Women cry after receiving the news about the death of their relatives as they waited for them in Chad. / Photo: Reuters

People on the road out of Sudan's Darfur have few possessions. What many do carry is grief. Those arriving at the Chad border town of Adre were reporting a new surge in killings in West Darfur.

Many have been receiving news of their family members from fresh arrivals. Asiya, who fled with her mother and her sister's children, says she's been told her brother is dead. They can't find her father.

"They burned everything and took everything. We did not bring anything with us. We have only God and our clothes."

War between Sudan's army and the paramilitary Rapid Support Forces (RSF) has reignited what is seen as ethnic violence in Darfur.

Army base

In September, the United Nations High Commissioner for Human Rights, Volker Turk, said the RSF and allied militias had killed hundreds of people from Masalit communities.

Militias have previously denied engaging in ethnically targeted attacks and the RSF has said it was not involved in what it described as a tribal conflict.

The refugees are mainly women and children, according to MSF. Photo: Reuters

Over the past week the RSF has taken over the main army base in West Darfur's state capital El Geneina. Three of those escaping to Chad said they had witnessed killings by militias and RSF fighters targeting the Masalit in Ardamata.

It's an outlying district where the army base and a camp for internally displaced people are located.
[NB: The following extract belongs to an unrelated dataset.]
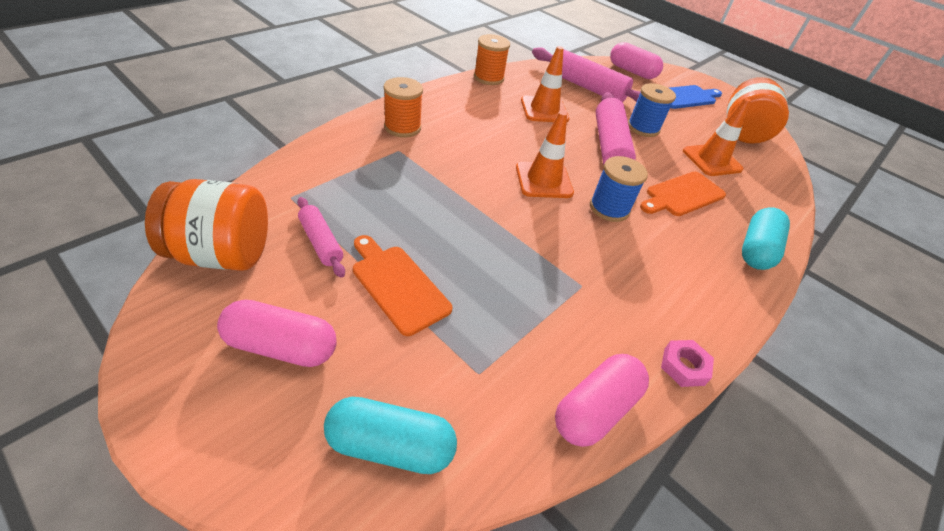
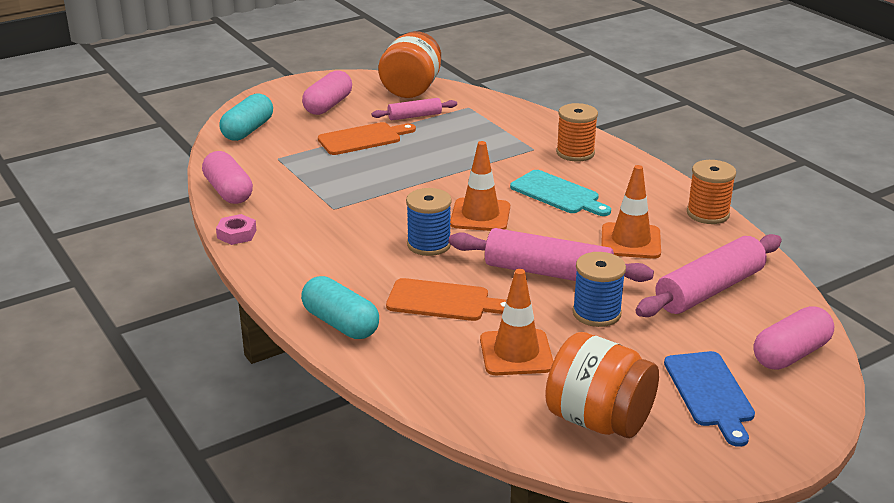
camera: 110 degrees right, 15 degrees down
(486, 139) = (558, 194): none -> turquoise cutting board
(682, 195) = (443, 301): orange cutting board -> orange cutting board turned 120 degrees clockwise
The RSF did not immediately respond to a Reuters' request for comment.

Robbed

Nabila Abdel Rahman says people in Ardamata were killed and displaced.

“Children are slaughtered, women’s money and belongings are robbed, and they can’t escape.”
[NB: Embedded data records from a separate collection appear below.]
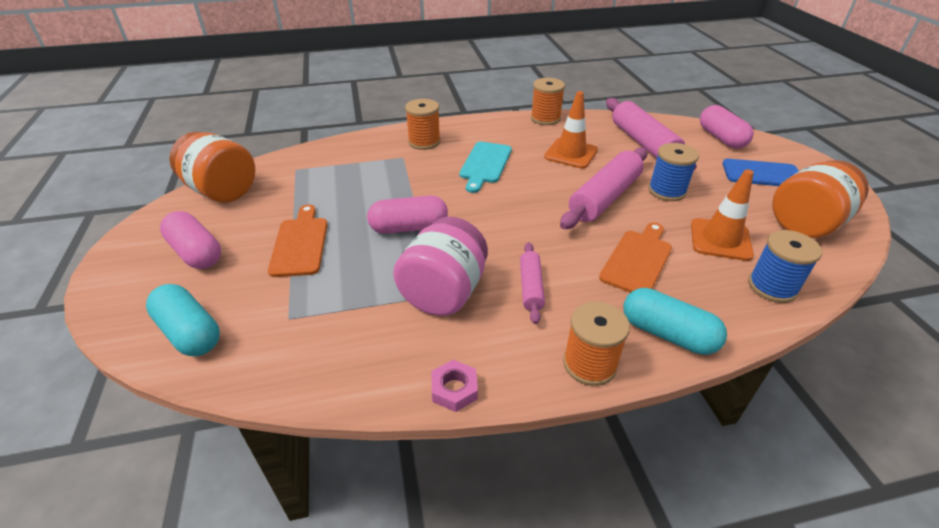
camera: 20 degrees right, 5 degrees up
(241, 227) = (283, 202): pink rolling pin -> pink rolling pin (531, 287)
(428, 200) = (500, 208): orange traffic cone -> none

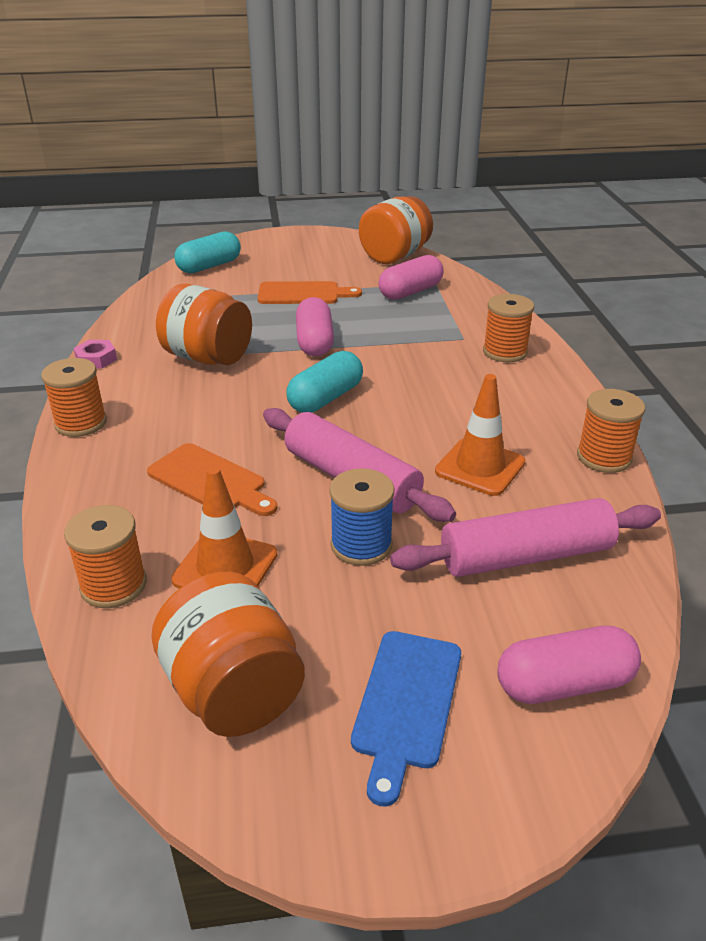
camera: 95 degrees right, 5 degrees down
(196, 253) = (302, 257): pink capsule -> pink capsule (410, 292)
(444, 292) = (208, 358): pink jar -> orange jar
(485, 164) = (445, 392): turquoise cutting board -> none
(531, 287) = (195, 403): pink rolling pin -> none
(667, 334) = (88, 476): turquoise capsule -> turquoise capsule (325, 398)
(772, 287) = (113, 585): blue spool -> orange spool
Sudan's war has uprooted more than six million people. More than half a million of them have crossed into Chad, according to the International Organization for Migration. But renewed violence appears to have triggered a sharp increase.

Medecins Sans Frontieres said more people arrived in the first three days of November than across the entirety of the month before.

That's around 7,000 mainly women and children carrying with them stories of large-scale violence against civilians, the medical charity said.